The danger of digitizing old practices

Posted by s.sufi on 11 February 2016 - 1:57pm

A fast speed blog from the Fellows 2016 inaugural meeting produced while discussing 'Which commonly held ideas in research software are impeding progress and need to be retired?'

by Melodee Beals, (Loughborough University), Vincent Knight (Cardiff University), Neil Chue Hong (University of Edinburgh) and Jon Hill (University of York).

In this tweet the idea of sharing code as a sufficient and beneficial practice in reproducible research is exposed: 

“You can download our code from the URL supplied. Good luck downloading the only postdoc who can get it to run, though #overlyhonestmethods”


In the past, research methodology (or equivalently code) would be shared in a detailed fashion (by travel from one institution to the other for example or - for the last 350 years at least - in journals or letters). In the modern ‘sharing’ age brought to us by the internet, it is falsely believed that disseminating code is a step forward in reproducible research. We believe that not only is it insufficient but in fact could have a damaging effect on overall research quality.

Tantalising tables, vapid visualisations

Take the example of images. In print, where space is at a premium, graphs, tables and other visualisations can condense complicated evidence into a digestible impression. The move to digital publication offered opportunities to not only expand the number of visualisations, but to fundamentally transform them. Rather than static images, Flash and Javascript allowed moving, even interactive, representations of data. However, the underlying data behind these dancing images remains largely obscure. A beautifully rendered diagram of 17th-century kinship networks remains an implicit expression of the researcher’s methodology, assumptions and interpretations. These are drawings, not evidence. In many cases, their creation is actually counter-productive; time is spent in producing eye-catching images rather than presenting a detailed account of the methodology or the data itself. Restricting ourselves to making space-saving illustrations ‘digital’ is the equivalent of inventing Hoe’s rotary press and then only publishing large-print books.
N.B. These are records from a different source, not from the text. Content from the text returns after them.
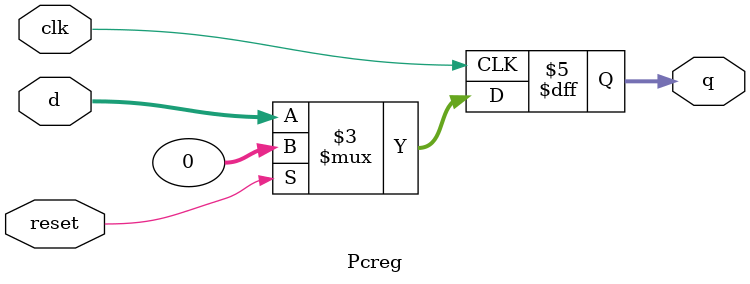
<source format=v>
`timescale 1ns / 1ps


module Pcreg(input clk, input reset, input [31:0] d, output reg [31:0] q);
	always @(posedge clk)
	begin
		q = d;
		if(reset)
			q= 32'h00000000 ;
	end
endmodule

</source>
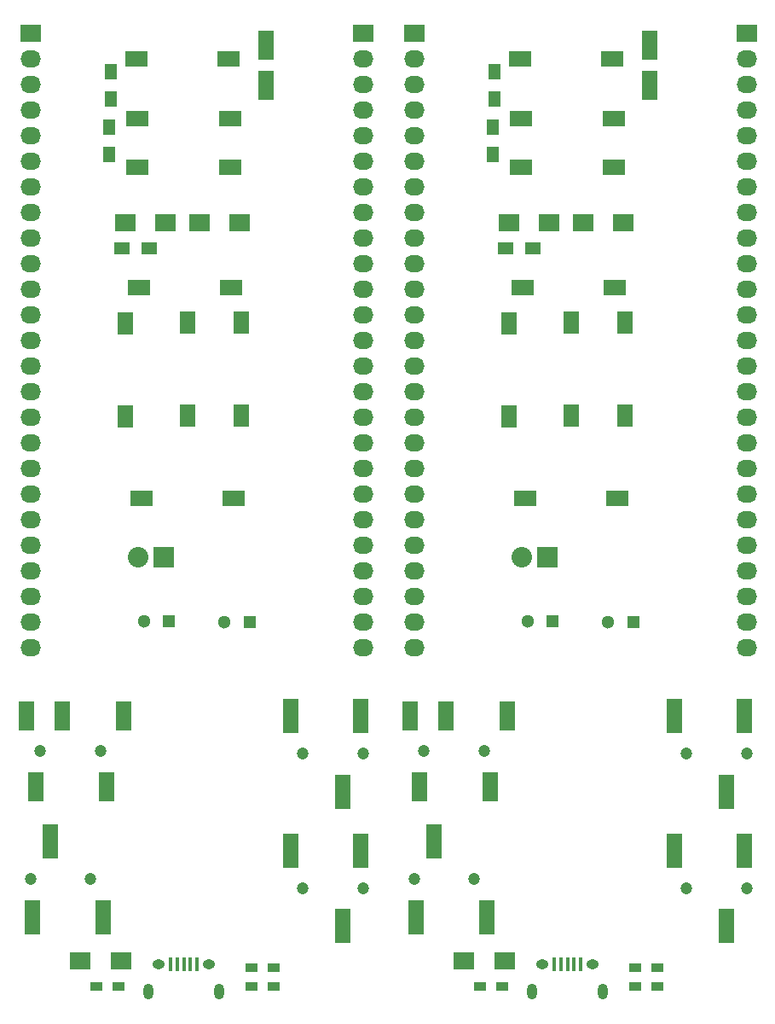
<source format=gbr>
%TF.GenerationSoftware,KiCad,Pcbnew,6.0.10-86aedd382b~118~ubuntu22.04.1*%
%TF.CreationDate,2022-12-28T16:13:35+01:00*%
%TF.ProjectId,BM83_breadboard_adapter_panel,424d3833-5f62-4726-9561-64626f617264,rev?*%
%TF.SameCoordinates,Original*%
%TF.FileFunction,Soldermask,Top*%
%TF.FilePolarity,Negative*%
%FSLAX46Y46*%
G04 Gerber Fmt 4.6, Leading zero omitted, Abs format (unit mm)*
G04 Created by KiCad (PCBNEW 6.0.10-86aedd382b~118~ubuntu22.04.1) date 2022-12-28 16:13:35*
%MOMM*%
%LPD*%
G01*
G04 APERTURE LIST*
%ADD10R,2.000000X1.700000*%
%ADD11C,1.200000*%
%ADD12R,1.500000X3.500000*%
%ADD13R,2.032000X1.727200*%
%ADD14O,2.032000X1.727200*%
%ADD15R,1.500000X1.300000*%
%ADD16R,1.300000X1.500000*%
%ADD17R,2.180000X1.600000*%
%ADD18R,1.600000X2.180000*%
%ADD19R,1.500000X3.000000*%
%ADD20R,1.200000X0.900000*%
%ADD21R,2.032000X2.032000*%
%ADD22O,2.032000X2.032000*%
%ADD23R,0.400000X1.350000*%
%ADD24O,1.250000X0.950000*%
%ADD25O,1.000000X1.550000*%
%ADD26R,1.300000X1.300000*%
%ADD27C,1.300000*%
%ADD28R,1.501140X2.999740*%
G04 APERTURE END LIST*
D10*
%TO.C,D1*%
X215918800Y-104825800D03*
X211918800Y-104825800D03*
%TD*%
D11*
%TO.C,J2*%
X222142800Y-157530800D03*
X228142800Y-157530800D03*
D12*
X227942800Y-153780800D03*
X220942800Y-153780800D03*
X226142800Y-161280800D03*
%TD*%
D13*
%TO.C,J4*%
X228142800Y-86029800D03*
D14*
X228142800Y-88569800D03*
X228142800Y-91109800D03*
X228142800Y-93649800D03*
X228142800Y-96189800D03*
X228142800Y-98729800D03*
X228142800Y-101269800D03*
X228142800Y-103809800D03*
X228142800Y-106349800D03*
X228142800Y-108889800D03*
X228142800Y-111429800D03*
X228142800Y-113969800D03*
X228142800Y-116509800D03*
X228142800Y-119049800D03*
X228142800Y-121589800D03*
X228142800Y-124129800D03*
X228142800Y-126669800D03*
X228142800Y-129209800D03*
X228142800Y-131749800D03*
X228142800Y-134289800D03*
X228142800Y-136829800D03*
X228142800Y-139369800D03*
X228142800Y-141909800D03*
X228142800Y-144449800D03*
X228142800Y-146989800D03*
%TD*%
D13*
%TO.C,J5*%
X195122800Y-86029800D03*
D14*
X195122800Y-88569800D03*
X195122800Y-91109800D03*
X195122800Y-93649800D03*
X195122800Y-96189800D03*
X195122800Y-98729800D03*
X195122800Y-101269800D03*
X195122800Y-103809800D03*
X195122800Y-106349800D03*
X195122800Y-108889800D03*
X195122800Y-111429800D03*
X195122800Y-113969800D03*
X195122800Y-116509800D03*
X195122800Y-119049800D03*
X195122800Y-121589800D03*
X195122800Y-124129800D03*
X195122800Y-126669800D03*
X195122800Y-129209800D03*
X195122800Y-131749800D03*
X195122800Y-134289800D03*
X195122800Y-136829800D03*
X195122800Y-139369800D03*
X195122800Y-141909800D03*
X195122800Y-144449800D03*
X195122800Y-146989800D03*
%TD*%
D15*
%TO.C,R14*%
X204186800Y-107365800D03*
X206886800Y-107365800D03*
%TD*%
D16*
%TO.C,R10*%
X203123800Y-92586800D03*
X203123800Y-89886800D03*
%TD*%
D17*
%TO.C,SW7*%
X205760370Y-99362480D03*
X214965230Y-99367120D03*
%TD*%
D18*
%TO.C,SW6*%
X210746120Y-114764870D03*
X210741480Y-123969730D03*
%TD*%
D17*
%TO.C,SW8*%
X214965230Y-94541120D03*
X205760370Y-94536480D03*
%TD*%
D11*
%TO.C,U2*%
X202090800Y-157276800D03*
X196090800Y-157276800D03*
D19*
X202690800Y-160776800D03*
X195690800Y-160776800D03*
X194690800Y-153776800D03*
X198290800Y-153776800D03*
X204390800Y-153776800D03*
%TD*%
D10*
%TO.C,L1*%
X200107800Y-178104800D03*
X204107800Y-178104800D03*
%TD*%
D20*
%TO.C,RV3*%
X217052800Y-180644800D03*
X219252800Y-180644800D03*
%TD*%
D17*
%TO.C,SW1*%
X206141370Y-132191980D03*
X215346230Y-132196620D03*
%TD*%
D21*
%TO.C,JP3*%
X208330800Y-138036300D03*
D22*
X205790800Y-138036300D03*
%TD*%
D11*
%TO.C,J6*%
X222142800Y-170865800D03*
X228142800Y-170865800D03*
D12*
X227942800Y-167115800D03*
X220942800Y-167115800D03*
X226142800Y-174615800D03*
%TD*%
D10*
%TO.C,D2*%
X204552800Y-104825800D03*
X208552800Y-104825800D03*
%TD*%
D23*
%TO.C,J3*%
X209061900Y-178447260D03*
X209711900Y-178447260D03*
X210361900Y-178447260D03*
X211011900Y-178447260D03*
X211661900Y-178447260D03*
D24*
X207861900Y-178447260D03*
X212861900Y-178447260D03*
D25*
X213861900Y-181147260D03*
X206861900Y-181147260D03*
%TD*%
D17*
%TO.C,SW9*%
X205633370Y-88567480D03*
X214838230Y-88572120D03*
%TD*%
D26*
%TO.C,C22*%
X216916000Y-144449800D03*
D27*
X214416000Y-144449800D03*
%TD*%
D18*
%TO.C,SW3*%
X204579660Y-124033230D03*
X204584300Y-114828370D03*
%TD*%
D26*
%TO.C,C15*%
X208889600Y-144399000D03*
D27*
X206389600Y-144399000D03*
%TD*%
D28*
%TO.C,C12*%
X218490800Y-87205820D03*
X218490800Y-91203780D03*
%TD*%
D11*
%TO.C,J1*%
X201122800Y-169976800D03*
X195122800Y-169976800D03*
D12*
X195322800Y-173726800D03*
X202322800Y-173726800D03*
X197122800Y-166226800D03*
%TD*%
D20*
%TO.C,RV2*%
X217052800Y-178739800D03*
X219252800Y-178739800D03*
%TD*%
%TO.C,RV1*%
X203842800Y-180644800D03*
X201642800Y-180644800D03*
%TD*%
D18*
%TO.C,SW4*%
X216075480Y-123969730D03*
X216080120Y-114764870D03*
%TD*%
D17*
%TO.C,SW2*%
X205887370Y-111300480D03*
X215092230Y-111305120D03*
%TD*%
D16*
%TO.C,R15*%
X202971400Y-95373200D03*
X202971400Y-98073200D03*
%TD*%
D18*
%TO.C,SW4*%
X177975480Y-123969730D03*
X177980120Y-114764870D03*
%TD*%
D26*
%TO.C,C15*%
X170789600Y-144399000D03*
D27*
X168289600Y-144399000D03*
%TD*%
D17*
%TO.C,SW8*%
X176865230Y-94541120D03*
X167660370Y-94536480D03*
%TD*%
D11*
%TO.C,U2*%
X157990800Y-157276800D03*
X163990800Y-157276800D03*
D19*
X164590800Y-160776800D03*
X157590800Y-160776800D03*
X156590800Y-153776800D03*
X160190800Y-153776800D03*
X166290800Y-153776800D03*
%TD*%
D10*
%TO.C,L1*%
X162007800Y-178104800D03*
X166007800Y-178104800D03*
%TD*%
D20*
%TO.C,RV3*%
X178952800Y-180644800D03*
X181152800Y-180644800D03*
%TD*%
D17*
%TO.C,SW1*%
X168041370Y-132191980D03*
X177246230Y-132196620D03*
%TD*%
D21*
%TO.C,JP3*%
X170230800Y-138036300D03*
D22*
X167690800Y-138036300D03*
%TD*%
D11*
%TO.C,J6*%
X184042800Y-170865800D03*
X190042800Y-170865800D03*
D12*
X189842800Y-167115800D03*
X182842800Y-167115800D03*
X188042800Y-174615800D03*
%TD*%
D10*
%TO.C,D2*%
X166452800Y-104825800D03*
X170452800Y-104825800D03*
%TD*%
D23*
%TO.C,J3*%
X170961900Y-178447260D03*
X171611900Y-178447260D03*
X172261900Y-178447260D03*
X172911900Y-178447260D03*
X173561900Y-178447260D03*
D24*
X169761900Y-178447260D03*
D25*
X168761900Y-181147260D03*
X175761900Y-181147260D03*
D24*
X174761900Y-178447260D03*
%TD*%
D17*
%TO.C,SW9*%
X167533370Y-88567480D03*
X176738230Y-88572120D03*
%TD*%
D26*
%TO.C,C22*%
X178816000Y-144449800D03*
D27*
X176316000Y-144449800D03*
%TD*%
D18*
%TO.C,SW3*%
X166479660Y-124033230D03*
X166484300Y-114828370D03*
%TD*%
D28*
%TO.C,C12*%
X180390800Y-87205820D03*
X180390800Y-91203780D03*
%TD*%
D11*
%TO.C,J1*%
X163022800Y-169976800D03*
X157022800Y-169976800D03*
D12*
X157222800Y-173726800D03*
X164222800Y-173726800D03*
X159022800Y-166226800D03*
%TD*%
D20*
%TO.C,RV2*%
X178952800Y-178739800D03*
X181152800Y-178739800D03*
%TD*%
%TO.C,RV1*%
X165742800Y-180644800D03*
X163542800Y-180644800D03*
%TD*%
D17*
%TO.C,SW2*%
X167787370Y-111300480D03*
X176992230Y-111305120D03*
%TD*%
D16*
%TO.C,R15*%
X164871400Y-95373200D03*
X164871400Y-98073200D03*
%TD*%
D17*
%TO.C,SW7*%
X167660370Y-99362480D03*
X176865230Y-99367120D03*
%TD*%
D13*
%TO.C,J5*%
X157022800Y-86029800D03*
D14*
X157022800Y-88569800D03*
X157022800Y-91109800D03*
X157022800Y-93649800D03*
X157022800Y-96189800D03*
X157022800Y-98729800D03*
X157022800Y-101269800D03*
X157022800Y-103809800D03*
X157022800Y-106349800D03*
X157022800Y-108889800D03*
X157022800Y-111429800D03*
X157022800Y-113969800D03*
X157022800Y-116509800D03*
X157022800Y-119049800D03*
X157022800Y-121589800D03*
X157022800Y-124129800D03*
X157022800Y-126669800D03*
X157022800Y-129209800D03*
X157022800Y-131749800D03*
X157022800Y-134289800D03*
X157022800Y-136829800D03*
X157022800Y-139369800D03*
X157022800Y-141909800D03*
X157022800Y-144449800D03*
X157022800Y-146989800D03*
%TD*%
D16*
%TO.C,R10*%
X165023800Y-92586800D03*
X165023800Y-89886800D03*
%TD*%
D18*
%TO.C,SW6*%
X172646120Y-114764870D03*
X172641480Y-123969730D03*
%TD*%
D10*
%TO.C,D1*%
X177818800Y-104825800D03*
X173818800Y-104825800D03*
%TD*%
D13*
%TO.C,J4*%
X190042800Y-86029800D03*
D14*
X190042800Y-88569800D03*
X190042800Y-91109800D03*
X190042800Y-93649800D03*
X190042800Y-96189800D03*
X190042800Y-98729800D03*
X190042800Y-101269800D03*
X190042800Y-103809800D03*
X190042800Y-106349800D03*
X190042800Y-108889800D03*
X190042800Y-111429800D03*
X190042800Y-113969800D03*
X190042800Y-116509800D03*
X190042800Y-119049800D03*
X190042800Y-121589800D03*
X190042800Y-124129800D03*
X190042800Y-126669800D03*
X190042800Y-129209800D03*
X190042800Y-131749800D03*
X190042800Y-134289800D03*
X190042800Y-136829800D03*
X190042800Y-139369800D03*
X190042800Y-141909800D03*
X190042800Y-144449800D03*
X190042800Y-146989800D03*
%TD*%
D11*
%TO.C,J2*%
X184042800Y-157530800D03*
X190042800Y-157530800D03*
D12*
X189842800Y-153780800D03*
X182842800Y-153780800D03*
X188042800Y-161280800D03*
%TD*%
D15*
%TO.C,R14*%
X166086800Y-107365800D03*
X168786800Y-107365800D03*
%TD*%
M02*

</source>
Another example of the old culture not correctly translating to the age of digital transmission of ideas is the humble PDF. The PDF (Portable Document File) allows text to be formatted and displayed as the author intended, including figures and tables. However, once in this format that link between the results and interpretation of the data to the underlying data is lost. PDFs are notoriously difficult to mine, with publishers using a variety of methods to display figures. Some add a vector graphic - great! We can extract that and probably back out the data. Some convert the figure to a bitmap image embedded in the file - impossible to back out data. The same with tables; the link to the raw data is lost. 

Going back to our original example, even for software we are in danger of creating “digital friendly” practices which are worse than their analogue counterparts. We have gone from meticulous notebooks, keeping all our research in one place, to a messy desktop of poorly curated Word documents, missing methodology and filename metadata. The opportunities for automating the process of recording our research have not been fulfilled, instead leaving us with a situation where information is “shared” through out-of-date websites and undocumented zip files. We might as well have printed out our data, stuck it in an envelope and posted it to a random address.

Culture shock

So what can we do about this? The overwhelming issue is one of culture. It is difficult to overturn years of working methods. The first thing is to train people. We need to start ‘em young! Courses for undergraduates on digital data curation, software development and digital collaboration are key. This training needs continuous reinforcement throughout an academic career from PhD all the way to professor as the tools and methods update. As part of this culture shift, the right incentives are required at an institutional to governmental level via existing mechanisms like REF and promotion criteria. On a more day-to-day level the linking of data, code and the final product - the paper - is definitely required. It needs to go beyond the supplementary information to truly linked data, metadata and code. This may naturally happen as part of the open science and open access movements, but this will require more engagement in all disciplines where open research is not an accepted priority.

Research can benefit hugely from the advances in digital scholarship and development. However by simply copying over “traditional”, familiar practices without considering how they should be updated to suit a digital world we are simply consigning the next generation of researchers to a dead end littered with the zombies of ancient research methods.